Queen's University, Kingston, ON, Canada.
The University of British Columbia, Vancouver, BC, Canada.
Int J Comput Assist Radiol Surg. 2019 Jun;14(6):1009-1016. doi: 10.1007/s11548-019-01950-0. Epub 2019 Mar 23.
Prostate cancer (PCa) is the most frequent noncutaneous cancer in men. Early detection of PCa is essential for clinical decision making, and reducing metastasis and mortality rates. The current approach for PCa diagnosis is histopathologic analysis of core biopsies taken under transrectal ultrasound guidance (TRUS-guided). Both TRUS-guided systematic biopsy and MR-TRUS-guided fusion biopsy have limitations in accurately identifying PCa, intraoperatively. There is a need to augment this process by visualizing highly probable areas of PCa. Temporal enhanced ultrasound (TeUS) has emerged as a promising modality for PCa detection. Prior work focused on supervised classification of PCa verified by gold standard pathology. Pathology labels are noisy, and data from an entire core have a single label even when significantly heterogeneous. Additionally, supervised methods are limited by data from cores with known pathology, and a significant portion of prostate data is discarded without being used. We provide an end-to-end unsupervised solution to map PCa distribution from TeUS data using an innovative representation learning method, deep neural maps. TeUS data are transformed to a topologically arranged hyper-lattice, where similar samples are closer together in the lattice. Therefore, similar regions of malignant and benign tissue in the prostate are clustered together. Our proposed method increases the number of training samples by several orders of magnitude. Data from biopsy cores with known labels are used to associate the clusters with PCa. Cancer probability maps generated using the unsupervised clustering of TeUS data help intuitively visualize the distribution of abnormal tissue for augmenting TRUS-guided biopsies.

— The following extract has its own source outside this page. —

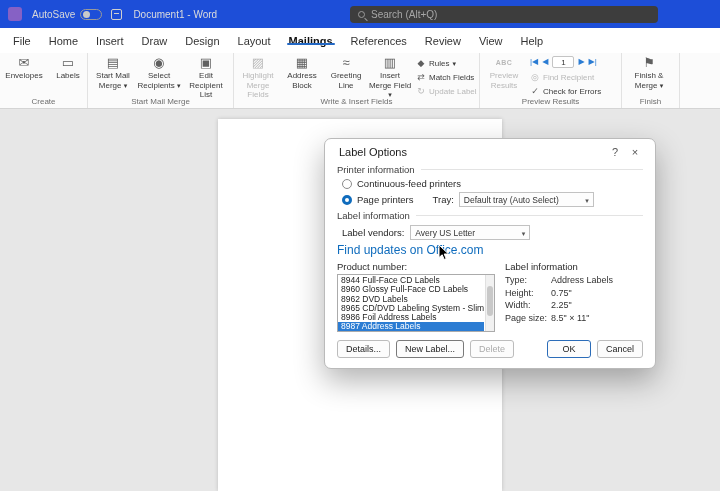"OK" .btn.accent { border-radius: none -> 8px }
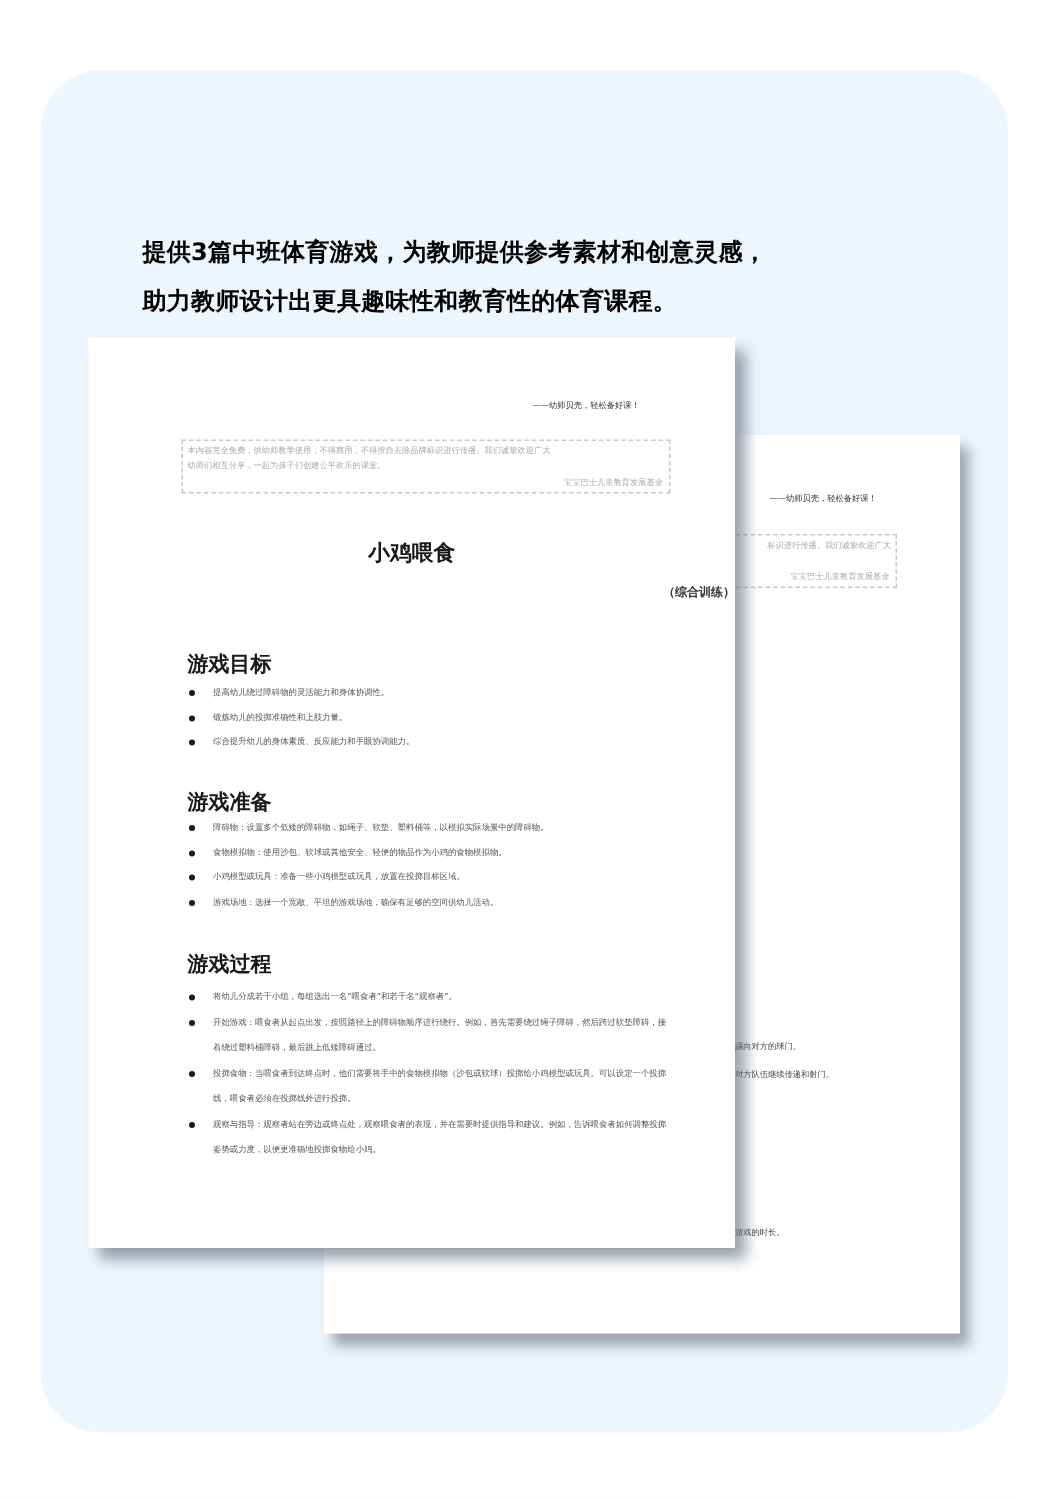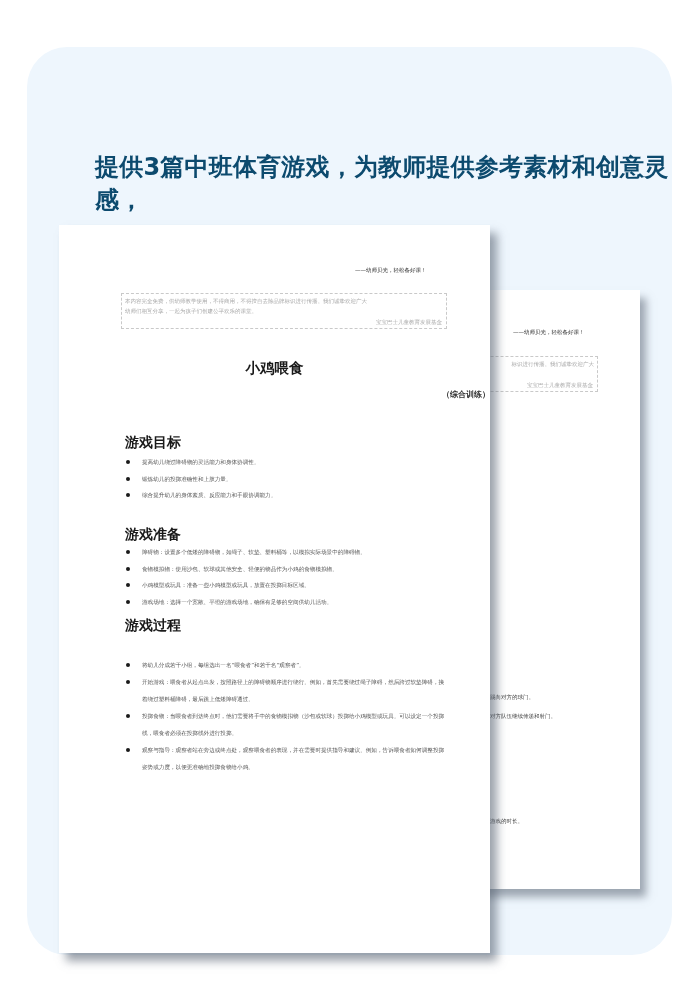"提供3篇中班体育游戏，为教师提供参考素材和创意灵感，" .intro { color: #0c4a6e -> #000000; font-size: 24px -> 16px }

前列腺癌(PCa)是男性最常见的非皮肤癌。早期发现 PCa 对于临床决策制定、降低转移率和死亡率至关重要。目前,PCa 的诊断方法是在经直肠超声(TRUS)引导下进行核心活检的组织病理学分析。TRUS 引导的系统活检和 MR-TRUS 引导的融合活检在术中准确识别 PCa 方面都存在局限性。需要通过可视化高度可能存在 PCa 的区域来增强这一过程。时增强超声(TeUS)已成为一种很有前途的 PCa 检测方法。以前的工作主要集中在通过金标准病理学验证的 PCa 的监督分类上。病理学标签存在噪声,即使在明显异质的情况下,整个核心的数据也只有一个标签。此外,监督方法受到具有已知病理学的核心数据的限制,并且很大一部分前列腺数据未被使用就被丢弃了。我们使用创新的表示学习方法——深度神经图谱,为从 TeUS 数据映射 PCa 分布提供了一种端到端的无监督解决方案。TeUS 数据被转换为拓扑排列的超晶格,其中相似的样本在晶格中更接近。因此,前列腺中恶性和良性组织的相似区域被聚类在一起。我们提出的方法将训练样本的数量增加了几个数量级。使用具有已知标签的活检核心数据来关联聚类与 PCa。使用 TeUS 数据的无监督聚类生成的癌症概率图有助于直观地可视化异常组织的分布,从而增强 TRUS 引导的活检。